Lade Inhalte...

Buchmesse in Frankfurt Die erste Booknight

Im Bahnhofsviertel wird anlässlich der Frankfurter Buchmesse die erste Booknight gefeiert. Sie soll eine Bahnhofsviertel-Nacht light werden.

Vielleicht wird es bei der ersten Booknight genauso voll wie bei Bahnhofsviertel-Nacht. Foto: Andreas Arnold

„Buchfreunde gehen nie allein ins Bett. Oder sie gehen überhaupt nicht ins Bett.“ So lautet das Motto der ersten Booknight. Diese wird heute Abend ab 18 Uhr gefeiert. Es ist eine Aftershow-Party für alle, die nach der Buchmesse feiern mögen, und nicht wie sonst nur für das Fachpublikum.

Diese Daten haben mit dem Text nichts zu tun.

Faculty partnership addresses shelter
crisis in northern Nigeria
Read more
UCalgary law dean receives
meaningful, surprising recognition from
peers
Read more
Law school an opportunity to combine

Eine Alternative auch zu den legendären Barabenden im Frankfurter Hof, finden die Macher. „Es ist so etwas wie eine Bahnhofsviertel-Nacht light“, sagt Frank Pauli, Leiter für Sonderformate und Kooperationen der Buchmesse.

Gemeinsam mit der jüngst gegründeten „Initiative Gastronomie Frankfurt“ lädt die Buchmesse zur Booknight: Dort wartet auf die vielen Messebesucher, Autoren und Verleger, die beiden Letzteren sind laut Pauli eine ziemlich feierfreudige Klientel, kulinarisch und musikalisch viel. Natürlich werden dabei die Gastländer Niederlande und Flandern miteinbezogen.

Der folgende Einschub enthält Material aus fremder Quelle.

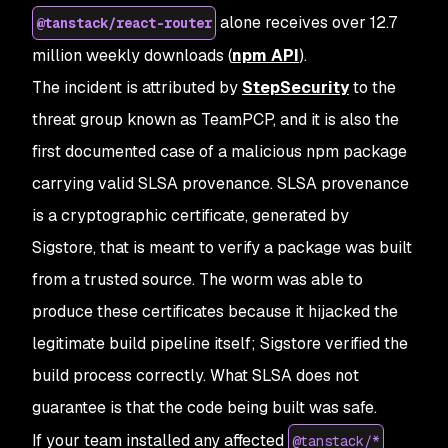
alone receives over 12.7
@tanstack/react-router
million weekly downloads (
npm API
).
The incident is attributed by
StepSecurity
to the
threat group known as TeamPCP, and it is also the
first documented case of a malicious npm package
carrying valid SLSA provenance. SLSA provenance
is a cryptographic certificate, generated by
Sigstore, that is meant to verify a package was built
from a trusted source. The worm was able to
produce these certificates because it hijacked the
legitimate build pipeline itself; Sigstore verified the
build process correctly. What SLSA does not
guarantee is that the code being built was safe.
If your team installed any affected
@tanstack/*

Im „Club Michel“ , Münchner Straße 12, gibt es beispielsweise „Vol au vent“ auf die Teller: Das sind flandrische Blätterteigpasteten mit Edelpilzen und Endiviensalat. Der Special Drink dort ist der „Flying Dutchman“. In der Bar AMP (Gallusanlage 2) beginnt der Abend um 19 Uhr mit der Lesung von „Domestic Violence“ von Thomas Glavinic und Tobias Rüther, die aus ihren „F.A.S.“-Kolumnen lesen. Danach geht es weiter mit Drinks und Musik. Eine „Musikbibliothek“ findet sich in der Bar Pracht, Niddastraße 54. Da legt ein Herr namens DJ Lesewurm auf.

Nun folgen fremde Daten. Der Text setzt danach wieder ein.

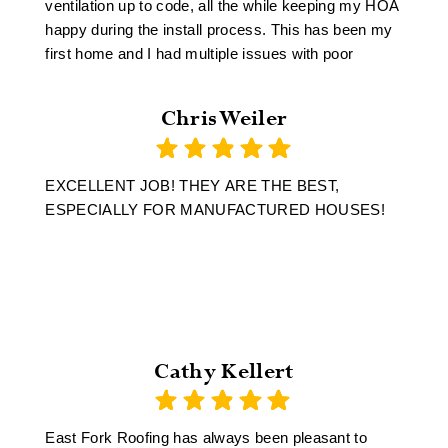
ventilation up to code, all the while keeping my HOA
happy during the install process. This has been my
first home and I had multiple issues with poor
engineering and craftsmanship unrelated to East
Fork Roofing however, Mike the owner took my
Chris Weiler
project on personally and made sure I walked away
a satisfied customer.
EXCELLENT JOB! THEY ARE THE BEST,
ESPECIALLY FOR MANUFACTURED HOUSES!
Cathy Kellert
East Fork Roofing has always been pleasant to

Im Chez Ima im „25Hours“-Hotel in der Niddastraße 58 gibt es unter dem Motto „Buchmesse X“ orientalische Fusionsküche, und DJ Sherm legt dazu Soul und Funk auf. Im Rude, der Off-Location der IMA-Clique, gibt es gastländertypisch in der Rudolfstraße 17 lecker Fritten und Bier. Musik gibt es vom Traffic Label.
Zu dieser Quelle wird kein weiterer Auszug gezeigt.